*TO DO:*
Your output should be the lines from the one containing "FIGURE 6 | Same" through the end of the listing, exact and inclusive, with no pictures.

*STORED DATA:*
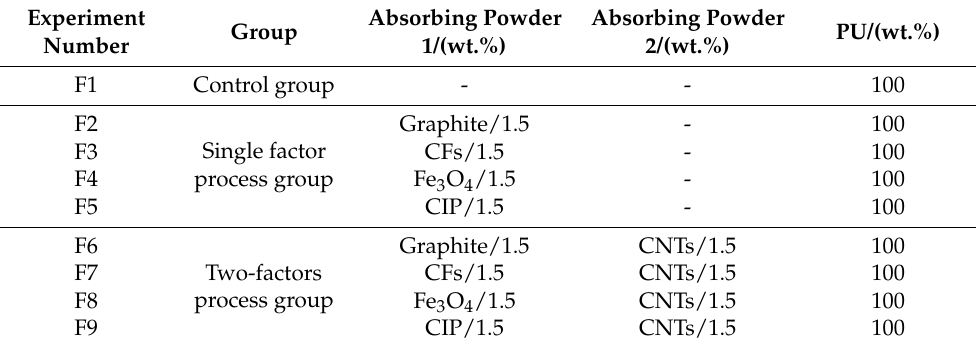
Table 1. Preparation scheme of microwave-absorbing film for the general performance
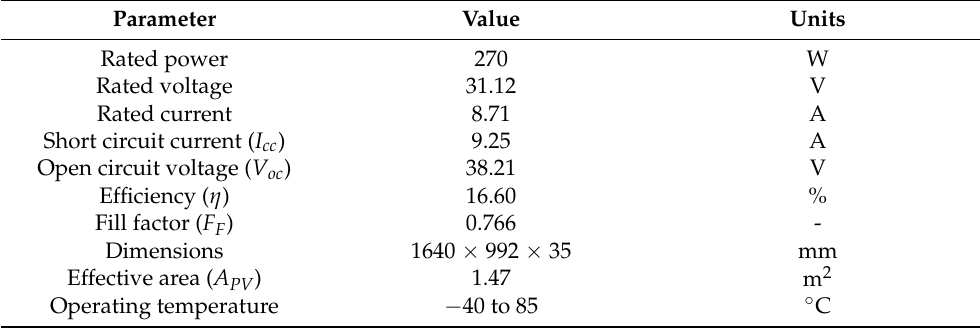
Table 1. Electrical generation properties for the AXITEC AC-270-P modules at standard test conditions.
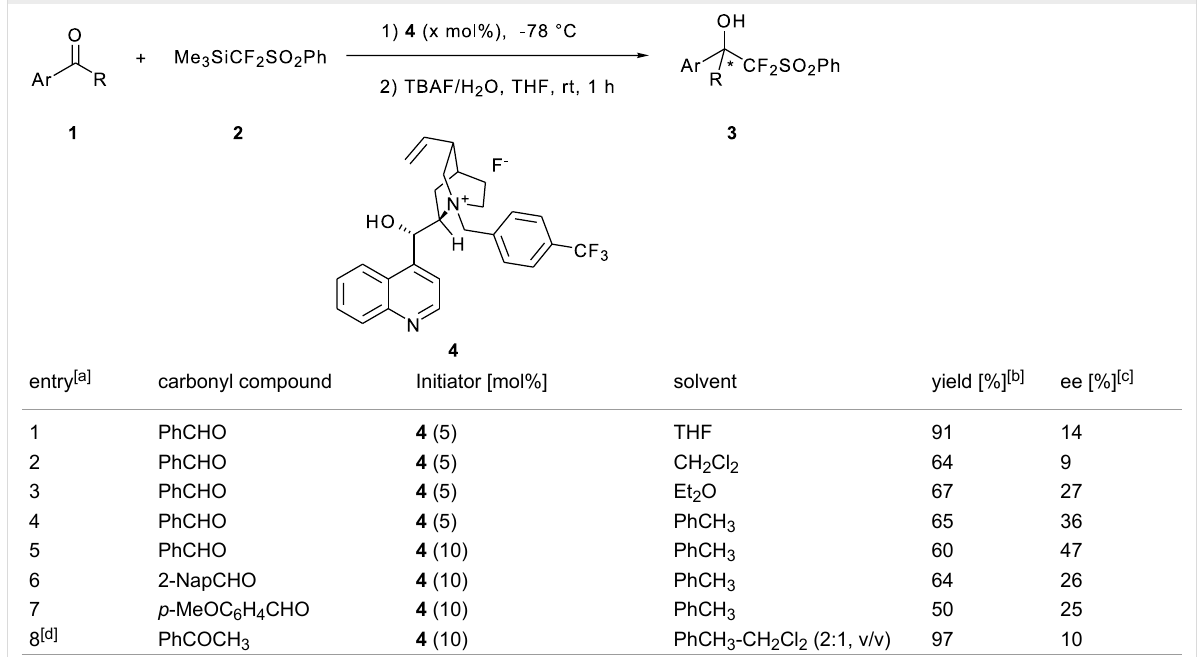
Table 1: Asymmetric nucleophilic difluoromethylation of aromatic aldehyde with PhSO 2 CF 2 SiMe 3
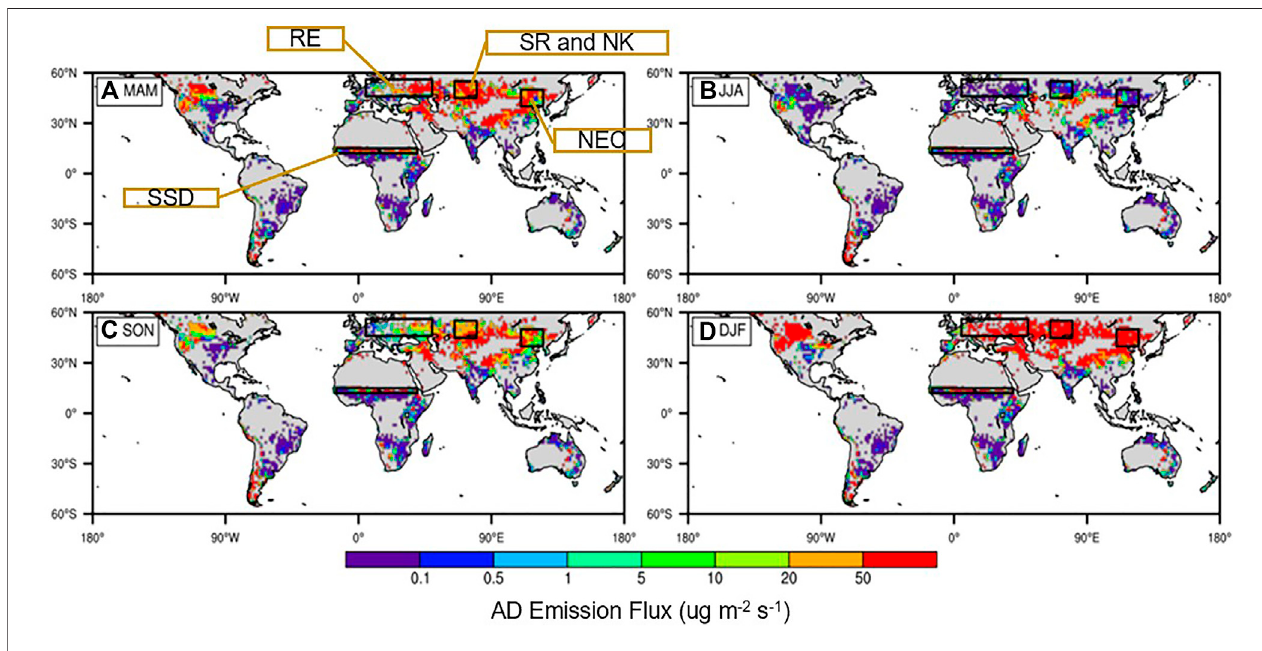
FIGURE 6 | Same as Figure 5 of AD emission fl uxes.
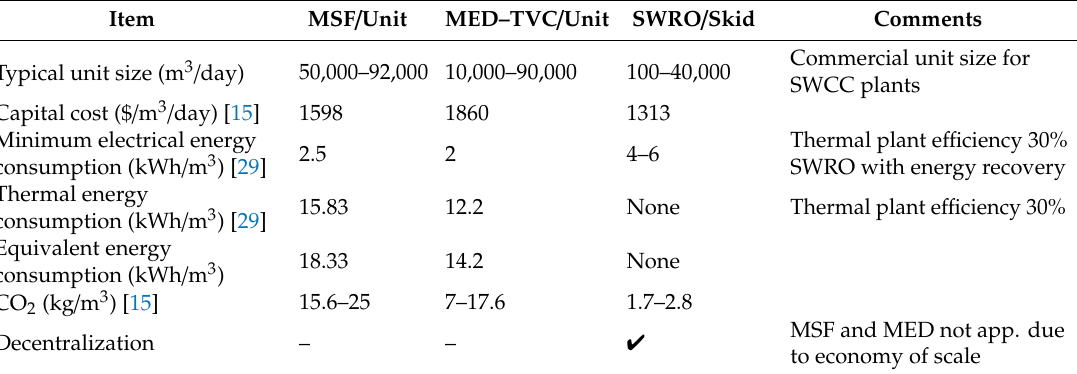
Table 3. Energy consumption and CO 2 emissions for desalination technologies. TVC, thermal vapor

*OUTPUT:*
FIGURE 6 | Same as Figure 5 of AD emission fl uxes.
Table 3. Energy consumption and CO 2 emissions for desalination technologies. TVC, thermal vapor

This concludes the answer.